Helping raise funds for the Heart Foundation for more than ten years is Tom Ross, of Kaikorai....
Helping raise funds for the Heart Foundation for more than ten years is Tom Ross, of Kaikorai. PHOTO: SIMON HENDERSON
After a heart episode led to an operation at Dunedin Hospital, Tom Ross, of Kaikorai, decided to not only volunteer for the Heart Foundation, but also establish a way for people to keep fit and reduce the risk of heart problems. The Star reporter Simon Henderson meets a volunteer with a big heart. 

Fundraising is fun, serial volunteer Tom Ross says.

For about ten years he has staked out a spot at local supermarkets to raise funds for the Heart Foundation.

He believes a friendly, human approach works well.

"Fundraising is not run by computer, computers don’t smile at you."

Instead his attitude was to talk to everyone.

"You’ve got to make eye contact with the people."

His journey into fundraising began with his own heart episode.

"I had a headache one night, and it wouldn’t go away, so I decided to go to the doctor."

His doctor said they thought he had a heart attack, but he felt fine enough to turn down an ambulance, instead getting a taxi to the emergency department.

After some tests including an X-ray, Mr Ross had an operation to insert a stent into a narrowed artery.

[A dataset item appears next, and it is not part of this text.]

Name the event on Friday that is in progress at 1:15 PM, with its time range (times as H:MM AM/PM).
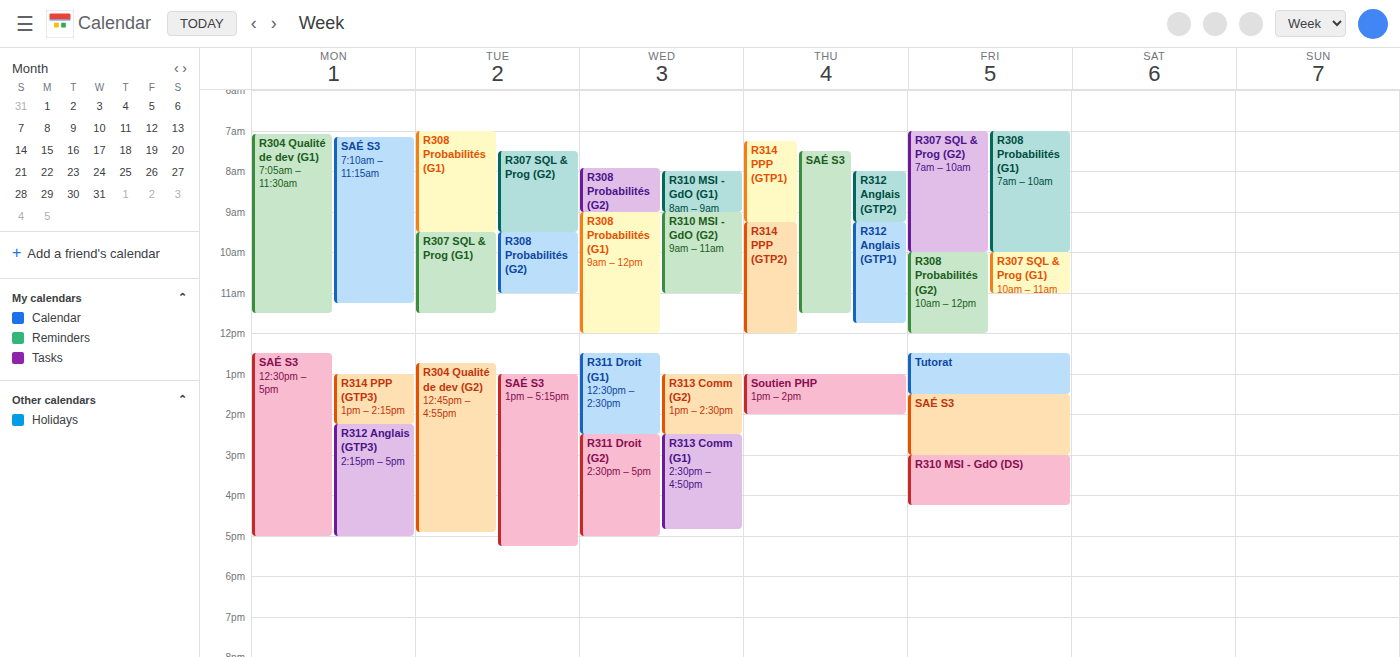
"Tutorat", 12:30 PM to 1:30 PM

After his operation he was provided information about a group for cardiac patients to help with recovery.

Seeing it offered programmes in the evening he decided that was not right for him as he did not want to exercise at night.

Instead, he reached out to Unipol, the recreation centre affiliated with the University of Otago and Otago Polytechnic.

"I approached Unipol and said, do you have excess time?

"And they said, yeah, after nine o’clock in the morning, nine till twelve, there’s hardly anyone around, because all the students are at the university working."

This led to him establishing The Larks, an exercise group which meets from 9am every Wednesday at Unipol.

For a low cost per session, people can take part in aerobics, weight training and stretching to warm down.

"It is run by a professional instructor."

The sessions are open to all, with Mr Ross just asking people to provide confidential medical information for emergency use.

Membership of the group has grown to more than 170 people, with about 30 to 50 turning up to each class.

With an average age of about 60, the focus was on people who may need a little more supervision due to health problems, but were looking to reduce the risk of a heart event.

The connections Mr Ross established through The Larks has an additional benefit, as each year when the Heart Foundation is looking for volunteers, he encourages members of the group to help him raise funds.

Heart Foundation medical director Dr Gerry Devlin said it was grateful for the help of volunteers such as Mr Ross.

"With heart disease claiming the life of one Kiwi every 90 minutes, volunteering for us is a vital way you can help in the fight against New Zealand’s single biggest killer."

The Heart Foundation is calling on big-hearted New Zealanders to gift a couple of hours on Friday, February 23 or Saturday, February 24 next year to volunteer as street collectors and raise funds for heart research.